Request: Please put the records into a numbered list, leaving out blank lines. Begin at the first line of the records and stop after the line that contains "title Crêp'échecs Echecs".

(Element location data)
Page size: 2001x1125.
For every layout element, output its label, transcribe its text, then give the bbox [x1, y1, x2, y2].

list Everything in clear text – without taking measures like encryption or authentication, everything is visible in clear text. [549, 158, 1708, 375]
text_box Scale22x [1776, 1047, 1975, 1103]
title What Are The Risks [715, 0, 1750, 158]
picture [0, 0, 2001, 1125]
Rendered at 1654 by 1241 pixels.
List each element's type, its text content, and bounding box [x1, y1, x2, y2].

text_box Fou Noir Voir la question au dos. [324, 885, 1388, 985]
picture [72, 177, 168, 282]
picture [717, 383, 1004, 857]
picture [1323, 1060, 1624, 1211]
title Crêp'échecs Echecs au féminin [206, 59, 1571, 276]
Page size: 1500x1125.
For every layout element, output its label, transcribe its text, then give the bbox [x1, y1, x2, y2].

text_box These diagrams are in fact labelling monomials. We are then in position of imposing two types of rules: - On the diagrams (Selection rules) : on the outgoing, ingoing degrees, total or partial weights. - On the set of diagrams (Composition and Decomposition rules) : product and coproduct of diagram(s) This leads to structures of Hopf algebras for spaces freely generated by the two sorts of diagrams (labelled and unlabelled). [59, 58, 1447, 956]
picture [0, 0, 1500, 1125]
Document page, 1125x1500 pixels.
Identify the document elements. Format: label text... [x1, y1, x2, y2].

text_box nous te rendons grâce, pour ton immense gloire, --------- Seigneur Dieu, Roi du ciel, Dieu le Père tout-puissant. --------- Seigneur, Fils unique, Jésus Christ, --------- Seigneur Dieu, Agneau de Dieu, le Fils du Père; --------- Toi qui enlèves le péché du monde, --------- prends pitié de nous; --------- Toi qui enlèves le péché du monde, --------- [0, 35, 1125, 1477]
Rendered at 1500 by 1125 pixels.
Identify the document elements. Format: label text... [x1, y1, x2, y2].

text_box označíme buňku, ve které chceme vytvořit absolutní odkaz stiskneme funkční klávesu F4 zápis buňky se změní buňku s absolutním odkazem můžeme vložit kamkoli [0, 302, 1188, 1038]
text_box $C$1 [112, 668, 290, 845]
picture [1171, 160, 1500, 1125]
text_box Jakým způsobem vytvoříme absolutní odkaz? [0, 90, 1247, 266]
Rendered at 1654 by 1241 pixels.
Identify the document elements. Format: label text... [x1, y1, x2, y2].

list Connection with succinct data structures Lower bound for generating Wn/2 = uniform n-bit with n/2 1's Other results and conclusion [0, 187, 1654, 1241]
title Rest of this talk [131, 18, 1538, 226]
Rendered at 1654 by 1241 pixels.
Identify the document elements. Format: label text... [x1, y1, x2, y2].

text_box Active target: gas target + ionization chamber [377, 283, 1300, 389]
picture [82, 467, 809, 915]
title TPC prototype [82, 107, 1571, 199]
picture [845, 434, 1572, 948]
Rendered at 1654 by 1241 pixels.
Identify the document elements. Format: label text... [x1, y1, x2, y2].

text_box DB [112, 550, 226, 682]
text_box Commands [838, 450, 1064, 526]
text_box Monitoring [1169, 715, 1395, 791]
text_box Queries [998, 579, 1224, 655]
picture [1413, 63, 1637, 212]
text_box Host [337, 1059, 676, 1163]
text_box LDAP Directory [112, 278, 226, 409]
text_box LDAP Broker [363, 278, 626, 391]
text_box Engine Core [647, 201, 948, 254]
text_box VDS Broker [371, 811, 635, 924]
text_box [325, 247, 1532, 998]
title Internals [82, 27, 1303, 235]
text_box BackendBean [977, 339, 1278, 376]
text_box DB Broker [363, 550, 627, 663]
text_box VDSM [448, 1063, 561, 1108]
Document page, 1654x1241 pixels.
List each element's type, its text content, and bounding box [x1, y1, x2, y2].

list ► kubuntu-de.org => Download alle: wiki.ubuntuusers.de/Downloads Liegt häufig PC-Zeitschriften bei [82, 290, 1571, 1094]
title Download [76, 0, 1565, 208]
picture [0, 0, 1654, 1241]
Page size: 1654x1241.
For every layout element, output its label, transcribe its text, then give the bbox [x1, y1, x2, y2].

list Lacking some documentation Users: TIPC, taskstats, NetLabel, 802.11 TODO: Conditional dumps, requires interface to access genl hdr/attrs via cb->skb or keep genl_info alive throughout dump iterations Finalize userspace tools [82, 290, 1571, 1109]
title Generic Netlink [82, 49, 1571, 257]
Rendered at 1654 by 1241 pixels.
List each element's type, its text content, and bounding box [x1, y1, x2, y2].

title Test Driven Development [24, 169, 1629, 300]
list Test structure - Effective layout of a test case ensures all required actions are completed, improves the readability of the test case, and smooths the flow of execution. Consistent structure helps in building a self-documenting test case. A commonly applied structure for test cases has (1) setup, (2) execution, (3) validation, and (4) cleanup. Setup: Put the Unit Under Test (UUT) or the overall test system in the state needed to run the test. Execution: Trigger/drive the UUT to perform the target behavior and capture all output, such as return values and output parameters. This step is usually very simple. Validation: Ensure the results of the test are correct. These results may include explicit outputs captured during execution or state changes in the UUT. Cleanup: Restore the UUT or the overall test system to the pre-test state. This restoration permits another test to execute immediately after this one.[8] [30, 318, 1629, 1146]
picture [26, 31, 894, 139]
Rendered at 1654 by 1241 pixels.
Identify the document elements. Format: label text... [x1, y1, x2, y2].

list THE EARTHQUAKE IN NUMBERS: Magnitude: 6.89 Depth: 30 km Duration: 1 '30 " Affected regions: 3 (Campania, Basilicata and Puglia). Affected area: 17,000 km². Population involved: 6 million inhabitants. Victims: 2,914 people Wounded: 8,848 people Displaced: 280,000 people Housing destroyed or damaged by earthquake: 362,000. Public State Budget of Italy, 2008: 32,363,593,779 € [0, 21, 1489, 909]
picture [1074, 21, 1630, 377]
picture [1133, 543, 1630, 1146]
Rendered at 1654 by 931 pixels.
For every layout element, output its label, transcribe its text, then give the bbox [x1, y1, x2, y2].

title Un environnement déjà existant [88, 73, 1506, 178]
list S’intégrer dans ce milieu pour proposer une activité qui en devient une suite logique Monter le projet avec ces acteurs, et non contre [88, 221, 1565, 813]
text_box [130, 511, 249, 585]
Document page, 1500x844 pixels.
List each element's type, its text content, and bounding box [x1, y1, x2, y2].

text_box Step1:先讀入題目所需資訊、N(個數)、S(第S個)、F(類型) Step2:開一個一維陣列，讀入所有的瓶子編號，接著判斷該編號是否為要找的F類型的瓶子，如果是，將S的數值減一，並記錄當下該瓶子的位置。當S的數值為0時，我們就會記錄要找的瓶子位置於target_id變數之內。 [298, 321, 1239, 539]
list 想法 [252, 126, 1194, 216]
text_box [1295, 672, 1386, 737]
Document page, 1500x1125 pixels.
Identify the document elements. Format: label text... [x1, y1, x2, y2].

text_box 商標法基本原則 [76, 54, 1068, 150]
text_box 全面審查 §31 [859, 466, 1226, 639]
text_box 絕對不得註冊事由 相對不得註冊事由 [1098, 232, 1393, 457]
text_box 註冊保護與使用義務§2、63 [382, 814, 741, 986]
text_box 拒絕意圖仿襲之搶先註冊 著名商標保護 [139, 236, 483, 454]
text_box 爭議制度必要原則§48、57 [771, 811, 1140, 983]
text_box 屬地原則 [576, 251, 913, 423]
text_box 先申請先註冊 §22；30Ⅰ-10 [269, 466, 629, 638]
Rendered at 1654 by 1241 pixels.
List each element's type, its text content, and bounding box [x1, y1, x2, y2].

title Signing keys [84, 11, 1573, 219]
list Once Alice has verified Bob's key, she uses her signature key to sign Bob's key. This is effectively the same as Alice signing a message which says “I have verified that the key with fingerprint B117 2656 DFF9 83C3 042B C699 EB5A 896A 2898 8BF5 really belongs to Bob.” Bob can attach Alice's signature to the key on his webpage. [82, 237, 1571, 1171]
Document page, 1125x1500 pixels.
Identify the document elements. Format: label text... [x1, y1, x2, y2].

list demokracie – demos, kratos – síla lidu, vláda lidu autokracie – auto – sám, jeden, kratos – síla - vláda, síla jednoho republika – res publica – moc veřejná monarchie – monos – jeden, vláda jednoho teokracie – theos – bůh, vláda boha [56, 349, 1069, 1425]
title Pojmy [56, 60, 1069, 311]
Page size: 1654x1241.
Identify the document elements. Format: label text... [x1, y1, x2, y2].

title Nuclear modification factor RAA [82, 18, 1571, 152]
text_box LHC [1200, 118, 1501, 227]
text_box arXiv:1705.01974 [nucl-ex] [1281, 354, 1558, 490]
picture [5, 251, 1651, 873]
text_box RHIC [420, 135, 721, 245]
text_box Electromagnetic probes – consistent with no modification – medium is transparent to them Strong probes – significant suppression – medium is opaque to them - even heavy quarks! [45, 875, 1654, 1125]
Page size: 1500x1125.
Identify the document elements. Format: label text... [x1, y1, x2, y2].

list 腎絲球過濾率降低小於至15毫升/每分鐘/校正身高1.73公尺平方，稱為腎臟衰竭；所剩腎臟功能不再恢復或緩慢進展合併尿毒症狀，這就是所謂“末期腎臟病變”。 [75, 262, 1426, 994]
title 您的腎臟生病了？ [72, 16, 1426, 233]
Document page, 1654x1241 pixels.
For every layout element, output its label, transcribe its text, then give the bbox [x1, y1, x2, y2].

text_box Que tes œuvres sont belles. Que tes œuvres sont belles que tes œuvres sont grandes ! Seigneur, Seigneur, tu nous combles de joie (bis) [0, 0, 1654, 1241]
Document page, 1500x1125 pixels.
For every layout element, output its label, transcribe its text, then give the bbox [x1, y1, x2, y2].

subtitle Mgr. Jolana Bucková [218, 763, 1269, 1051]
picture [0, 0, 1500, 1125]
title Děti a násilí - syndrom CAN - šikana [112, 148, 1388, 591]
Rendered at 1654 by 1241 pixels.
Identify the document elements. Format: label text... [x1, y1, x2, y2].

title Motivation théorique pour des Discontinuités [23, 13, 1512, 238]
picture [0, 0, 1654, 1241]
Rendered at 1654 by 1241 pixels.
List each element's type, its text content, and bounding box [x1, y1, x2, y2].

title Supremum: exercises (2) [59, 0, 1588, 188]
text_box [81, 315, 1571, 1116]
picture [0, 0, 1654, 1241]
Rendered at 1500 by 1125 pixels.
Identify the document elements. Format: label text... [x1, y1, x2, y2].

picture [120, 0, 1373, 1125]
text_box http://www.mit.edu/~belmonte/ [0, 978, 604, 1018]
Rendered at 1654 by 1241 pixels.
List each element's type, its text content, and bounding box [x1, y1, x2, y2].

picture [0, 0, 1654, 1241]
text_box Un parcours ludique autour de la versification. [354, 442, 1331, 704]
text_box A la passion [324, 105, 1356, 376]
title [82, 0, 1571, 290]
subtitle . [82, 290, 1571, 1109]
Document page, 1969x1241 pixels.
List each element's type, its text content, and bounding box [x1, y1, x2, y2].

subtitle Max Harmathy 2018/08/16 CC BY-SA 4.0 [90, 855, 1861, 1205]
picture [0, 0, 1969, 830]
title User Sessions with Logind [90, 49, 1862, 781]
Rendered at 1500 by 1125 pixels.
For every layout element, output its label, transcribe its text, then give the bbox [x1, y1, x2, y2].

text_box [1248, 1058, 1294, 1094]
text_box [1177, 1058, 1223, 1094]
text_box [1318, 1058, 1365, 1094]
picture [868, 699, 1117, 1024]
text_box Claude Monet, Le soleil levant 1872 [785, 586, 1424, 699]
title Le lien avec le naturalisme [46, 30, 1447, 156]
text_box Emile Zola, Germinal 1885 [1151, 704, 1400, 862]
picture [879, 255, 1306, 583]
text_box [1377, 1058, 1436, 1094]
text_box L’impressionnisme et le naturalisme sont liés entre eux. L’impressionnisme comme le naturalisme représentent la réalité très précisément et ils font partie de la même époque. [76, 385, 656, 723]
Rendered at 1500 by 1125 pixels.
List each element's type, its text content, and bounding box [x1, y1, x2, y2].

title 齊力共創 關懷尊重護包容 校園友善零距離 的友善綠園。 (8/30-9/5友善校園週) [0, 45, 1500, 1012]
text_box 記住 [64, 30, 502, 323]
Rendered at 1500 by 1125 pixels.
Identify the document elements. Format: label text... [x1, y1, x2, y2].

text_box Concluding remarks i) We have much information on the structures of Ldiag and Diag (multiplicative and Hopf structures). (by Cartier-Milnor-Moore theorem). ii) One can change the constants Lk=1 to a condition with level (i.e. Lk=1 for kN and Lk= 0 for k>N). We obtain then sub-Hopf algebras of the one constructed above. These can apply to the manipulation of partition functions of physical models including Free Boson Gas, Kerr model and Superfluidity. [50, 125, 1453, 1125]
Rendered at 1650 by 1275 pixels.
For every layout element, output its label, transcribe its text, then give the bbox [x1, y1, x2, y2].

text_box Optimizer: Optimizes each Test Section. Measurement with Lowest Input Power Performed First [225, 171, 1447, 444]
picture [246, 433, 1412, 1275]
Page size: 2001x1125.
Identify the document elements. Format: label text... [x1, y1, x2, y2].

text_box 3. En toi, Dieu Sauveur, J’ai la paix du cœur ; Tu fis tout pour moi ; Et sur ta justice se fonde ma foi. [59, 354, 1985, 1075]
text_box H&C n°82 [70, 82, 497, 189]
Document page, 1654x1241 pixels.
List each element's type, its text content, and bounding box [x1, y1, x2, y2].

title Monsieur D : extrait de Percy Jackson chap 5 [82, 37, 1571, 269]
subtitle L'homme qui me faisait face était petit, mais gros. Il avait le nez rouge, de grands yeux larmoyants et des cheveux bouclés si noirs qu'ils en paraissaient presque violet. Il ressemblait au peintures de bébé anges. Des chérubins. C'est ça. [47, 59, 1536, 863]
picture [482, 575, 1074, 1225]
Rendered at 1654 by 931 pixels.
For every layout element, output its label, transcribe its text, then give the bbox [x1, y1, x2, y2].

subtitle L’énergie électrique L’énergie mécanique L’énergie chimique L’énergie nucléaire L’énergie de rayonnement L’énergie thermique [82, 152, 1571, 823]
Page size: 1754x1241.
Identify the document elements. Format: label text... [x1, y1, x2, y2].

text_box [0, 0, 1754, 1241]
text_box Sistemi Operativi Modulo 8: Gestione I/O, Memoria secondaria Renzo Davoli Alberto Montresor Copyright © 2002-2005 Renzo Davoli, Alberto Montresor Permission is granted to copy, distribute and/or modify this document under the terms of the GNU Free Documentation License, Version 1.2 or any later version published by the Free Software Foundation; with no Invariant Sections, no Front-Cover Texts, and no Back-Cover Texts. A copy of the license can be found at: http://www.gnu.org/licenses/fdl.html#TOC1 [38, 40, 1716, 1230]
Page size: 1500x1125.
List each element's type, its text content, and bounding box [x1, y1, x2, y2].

Exercise response:
1. Page size: 2001x1125.
2. For every layout element, output its label, transcribe its text, then give the bbox [x1, y1, x2, y2].
3. list Everything in clear text – without taking measures like encryption or authentication, everything is visible in clear text. [549, 158, 1708, 375]
4. text_box Scale22x [1776, 1047, 1975, 1103]
5. title What Are The Risks [715, 0, 1750, 158]
6. picture [0, 0, 2001, 1125]
7. Rendered at 1654 by 1241 pixels.
8. List each element's type, its text content, and bounding box [x1, y1, x2, y2].
9. text_box Fou Noir Voir la question au dos. [324, 885, 1388, 985]
10. picture [72, 177, 168, 282]
11. picture [717, 383, 1004, 857]
12. picture [1323, 1060, 1624, 1211]
13. title Crêp'échecs Echecs au féminin [206, 59, 1571, 276]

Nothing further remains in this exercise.